More from Personal Finance:
How social security benefits are handled in the event of death
The IRS has issued more than 42.5 million refunds
A ten year guide to retirement planning
As a rule, the right to tax credits via the federal and state stock exchanges is limited to households whose income is between 100% and 400% of the poverty line. The stimulus package lifts this cap for 2021 and 2022, capping the amount someone pays in rewards to 8.5% of their income as calculated by the stock market.
The tax credit is based on criteria such as income, age, and the “Silver” benchmark plan in your geographic area. The amount for which you qualify is generally credited to you in the course of the year via reduced premiums.
To illustrate, as set out in a report by the Congressional Budget Office, suppose a 64-year-old with an income of $ 58,000 – about 450% of the 2021 poverty line of $ 12,880 – is currently paying $ 12,900 in annual rewards for a plan through the exchange because you are not eligible for subsidies.
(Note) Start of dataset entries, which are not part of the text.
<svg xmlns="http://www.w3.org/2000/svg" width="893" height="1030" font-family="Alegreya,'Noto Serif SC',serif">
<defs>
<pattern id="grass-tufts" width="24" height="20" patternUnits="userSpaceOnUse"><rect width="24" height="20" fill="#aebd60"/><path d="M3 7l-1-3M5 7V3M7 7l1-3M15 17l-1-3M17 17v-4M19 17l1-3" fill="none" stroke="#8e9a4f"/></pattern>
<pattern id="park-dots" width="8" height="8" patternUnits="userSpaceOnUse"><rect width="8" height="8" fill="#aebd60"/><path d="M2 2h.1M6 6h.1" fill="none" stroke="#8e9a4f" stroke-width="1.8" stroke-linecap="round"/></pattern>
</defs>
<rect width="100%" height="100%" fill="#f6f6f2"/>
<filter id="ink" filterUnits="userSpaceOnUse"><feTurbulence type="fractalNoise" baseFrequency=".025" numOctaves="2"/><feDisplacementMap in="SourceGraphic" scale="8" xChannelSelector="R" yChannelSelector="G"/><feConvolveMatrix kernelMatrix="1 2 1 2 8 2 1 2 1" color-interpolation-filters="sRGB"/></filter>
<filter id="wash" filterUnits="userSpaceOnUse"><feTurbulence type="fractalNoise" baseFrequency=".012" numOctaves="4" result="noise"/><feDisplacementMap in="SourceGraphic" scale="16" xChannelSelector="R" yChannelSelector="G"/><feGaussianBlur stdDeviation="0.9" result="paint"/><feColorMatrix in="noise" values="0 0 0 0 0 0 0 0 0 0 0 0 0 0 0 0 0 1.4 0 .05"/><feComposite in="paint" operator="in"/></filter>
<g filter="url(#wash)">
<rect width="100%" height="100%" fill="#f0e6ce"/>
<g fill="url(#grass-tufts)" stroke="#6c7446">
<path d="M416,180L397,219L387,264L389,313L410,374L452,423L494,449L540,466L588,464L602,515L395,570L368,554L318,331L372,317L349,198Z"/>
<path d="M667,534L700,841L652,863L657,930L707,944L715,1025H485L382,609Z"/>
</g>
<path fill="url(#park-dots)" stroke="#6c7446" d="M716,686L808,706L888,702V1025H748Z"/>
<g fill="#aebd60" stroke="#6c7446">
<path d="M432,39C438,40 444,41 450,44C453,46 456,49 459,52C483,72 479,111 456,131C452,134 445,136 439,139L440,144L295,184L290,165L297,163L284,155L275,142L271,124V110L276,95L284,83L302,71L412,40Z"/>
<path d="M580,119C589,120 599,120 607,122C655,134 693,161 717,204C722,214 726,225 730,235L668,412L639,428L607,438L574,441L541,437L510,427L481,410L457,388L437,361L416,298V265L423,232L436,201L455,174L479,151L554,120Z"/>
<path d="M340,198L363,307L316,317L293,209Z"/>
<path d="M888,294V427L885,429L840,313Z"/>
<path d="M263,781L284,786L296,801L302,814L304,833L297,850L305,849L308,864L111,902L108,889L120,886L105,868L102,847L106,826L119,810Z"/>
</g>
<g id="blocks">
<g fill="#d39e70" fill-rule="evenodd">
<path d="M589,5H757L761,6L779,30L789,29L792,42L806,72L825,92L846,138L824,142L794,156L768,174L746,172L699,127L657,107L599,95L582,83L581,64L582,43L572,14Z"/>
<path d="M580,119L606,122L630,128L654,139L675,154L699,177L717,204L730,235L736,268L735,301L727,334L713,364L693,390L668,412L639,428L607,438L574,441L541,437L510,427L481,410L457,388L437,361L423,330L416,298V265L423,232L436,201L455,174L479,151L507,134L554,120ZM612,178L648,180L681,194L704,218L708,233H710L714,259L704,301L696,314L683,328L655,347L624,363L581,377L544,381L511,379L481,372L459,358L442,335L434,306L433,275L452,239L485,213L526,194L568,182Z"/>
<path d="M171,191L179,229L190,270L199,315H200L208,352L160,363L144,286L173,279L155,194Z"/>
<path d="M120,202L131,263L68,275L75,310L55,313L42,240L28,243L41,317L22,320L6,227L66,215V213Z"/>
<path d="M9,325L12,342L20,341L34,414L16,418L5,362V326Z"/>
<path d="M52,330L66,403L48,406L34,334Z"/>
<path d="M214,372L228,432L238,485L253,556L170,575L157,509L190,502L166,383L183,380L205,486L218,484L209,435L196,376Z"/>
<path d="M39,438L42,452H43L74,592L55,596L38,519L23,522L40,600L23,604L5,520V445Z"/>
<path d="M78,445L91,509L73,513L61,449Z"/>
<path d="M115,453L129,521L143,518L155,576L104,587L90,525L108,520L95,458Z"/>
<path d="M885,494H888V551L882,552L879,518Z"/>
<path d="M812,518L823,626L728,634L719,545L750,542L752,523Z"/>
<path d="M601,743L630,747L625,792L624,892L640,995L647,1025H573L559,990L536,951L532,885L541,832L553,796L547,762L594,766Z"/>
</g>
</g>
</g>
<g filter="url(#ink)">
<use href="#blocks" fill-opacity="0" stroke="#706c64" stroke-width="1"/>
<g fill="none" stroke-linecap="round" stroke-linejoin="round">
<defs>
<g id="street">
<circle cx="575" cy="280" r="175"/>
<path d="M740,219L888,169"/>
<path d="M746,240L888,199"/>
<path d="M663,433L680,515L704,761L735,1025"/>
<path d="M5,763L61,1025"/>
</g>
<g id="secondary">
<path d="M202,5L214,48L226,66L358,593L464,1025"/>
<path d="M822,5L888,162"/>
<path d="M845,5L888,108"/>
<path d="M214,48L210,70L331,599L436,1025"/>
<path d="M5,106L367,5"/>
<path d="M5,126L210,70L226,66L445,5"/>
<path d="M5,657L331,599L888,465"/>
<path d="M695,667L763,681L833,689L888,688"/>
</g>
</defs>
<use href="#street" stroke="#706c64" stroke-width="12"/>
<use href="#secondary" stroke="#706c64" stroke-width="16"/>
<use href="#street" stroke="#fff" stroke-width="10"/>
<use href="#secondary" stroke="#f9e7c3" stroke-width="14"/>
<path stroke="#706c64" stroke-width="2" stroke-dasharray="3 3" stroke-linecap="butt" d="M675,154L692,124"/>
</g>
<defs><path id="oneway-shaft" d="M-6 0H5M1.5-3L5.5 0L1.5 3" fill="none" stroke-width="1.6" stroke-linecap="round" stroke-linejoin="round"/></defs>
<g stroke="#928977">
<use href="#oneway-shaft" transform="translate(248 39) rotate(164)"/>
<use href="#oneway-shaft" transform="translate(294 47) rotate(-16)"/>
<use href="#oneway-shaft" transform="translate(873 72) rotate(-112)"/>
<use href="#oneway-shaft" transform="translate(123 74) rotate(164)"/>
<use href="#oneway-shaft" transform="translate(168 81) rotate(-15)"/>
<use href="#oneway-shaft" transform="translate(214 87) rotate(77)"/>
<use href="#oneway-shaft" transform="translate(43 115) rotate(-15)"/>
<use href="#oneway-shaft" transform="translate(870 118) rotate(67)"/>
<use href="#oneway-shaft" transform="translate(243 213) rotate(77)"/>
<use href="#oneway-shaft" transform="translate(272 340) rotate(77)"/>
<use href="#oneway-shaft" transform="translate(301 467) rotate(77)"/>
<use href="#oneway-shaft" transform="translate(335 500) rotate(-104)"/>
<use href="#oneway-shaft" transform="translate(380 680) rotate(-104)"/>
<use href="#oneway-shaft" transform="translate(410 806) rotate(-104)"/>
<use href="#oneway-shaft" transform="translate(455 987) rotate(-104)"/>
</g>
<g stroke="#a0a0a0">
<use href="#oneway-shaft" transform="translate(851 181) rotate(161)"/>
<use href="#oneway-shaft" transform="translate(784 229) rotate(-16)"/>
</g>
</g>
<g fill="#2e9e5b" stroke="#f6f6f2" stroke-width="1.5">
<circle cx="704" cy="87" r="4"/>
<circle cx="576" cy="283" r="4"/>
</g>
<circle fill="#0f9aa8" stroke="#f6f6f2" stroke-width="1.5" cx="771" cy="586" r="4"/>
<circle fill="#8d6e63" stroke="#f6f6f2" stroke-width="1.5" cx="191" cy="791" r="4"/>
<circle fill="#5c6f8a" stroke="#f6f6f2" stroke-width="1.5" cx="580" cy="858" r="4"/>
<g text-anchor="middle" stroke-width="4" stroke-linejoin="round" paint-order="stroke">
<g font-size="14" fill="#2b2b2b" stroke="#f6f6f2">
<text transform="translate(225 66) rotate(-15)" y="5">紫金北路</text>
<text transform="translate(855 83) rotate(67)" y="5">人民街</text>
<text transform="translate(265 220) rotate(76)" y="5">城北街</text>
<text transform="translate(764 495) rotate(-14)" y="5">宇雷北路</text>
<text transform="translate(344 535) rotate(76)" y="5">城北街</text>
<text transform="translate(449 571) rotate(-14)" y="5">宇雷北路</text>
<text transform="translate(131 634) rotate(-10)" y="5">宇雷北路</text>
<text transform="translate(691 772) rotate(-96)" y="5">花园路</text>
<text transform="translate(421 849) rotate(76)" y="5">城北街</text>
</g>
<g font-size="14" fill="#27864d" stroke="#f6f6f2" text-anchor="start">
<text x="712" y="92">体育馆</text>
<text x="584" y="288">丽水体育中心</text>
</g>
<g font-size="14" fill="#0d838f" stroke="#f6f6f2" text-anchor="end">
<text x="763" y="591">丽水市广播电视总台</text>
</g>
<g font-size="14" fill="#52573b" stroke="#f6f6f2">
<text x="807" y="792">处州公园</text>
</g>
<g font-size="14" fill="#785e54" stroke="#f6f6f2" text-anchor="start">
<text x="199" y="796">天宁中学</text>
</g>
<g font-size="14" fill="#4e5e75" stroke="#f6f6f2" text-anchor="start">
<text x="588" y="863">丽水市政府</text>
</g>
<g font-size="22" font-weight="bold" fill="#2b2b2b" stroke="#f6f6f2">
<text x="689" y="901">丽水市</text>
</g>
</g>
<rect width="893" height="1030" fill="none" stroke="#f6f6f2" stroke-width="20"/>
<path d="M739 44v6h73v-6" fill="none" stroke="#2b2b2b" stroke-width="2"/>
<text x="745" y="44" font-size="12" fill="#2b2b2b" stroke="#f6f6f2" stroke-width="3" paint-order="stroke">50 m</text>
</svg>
Under the proposed change, that person would pay no more than $ 4,950 (8.5% of their income) – which means the tax credit would be $ 7,950.
The majority of the 11.5 million people already enrolled in exchange-based health plans will receive tax credits.
The CBO report estimates that the expanded eligibility would result in 1.7 million more people being insured through the market. 40% of them are people who are currently not eligible for tax credits under applicable law because their income is above the 400% ceiling.
On April 1st, the additional savings through the exchanges will be available to people who wish to sign up for coverage, as well as those who already have a plan about the market and may qualify for additional financial aid.
According to government data, more than 200,000 people signed up for market health plans in the first two weeks of the current special registration period, which began on February 15.
If you’re new to the market, Healthcare.gov is the best place to start. In addition, the Kaiser Family Foundation has a marketplace calculator that you can use to estimate whether you would qualify for subsidies under the changed rules.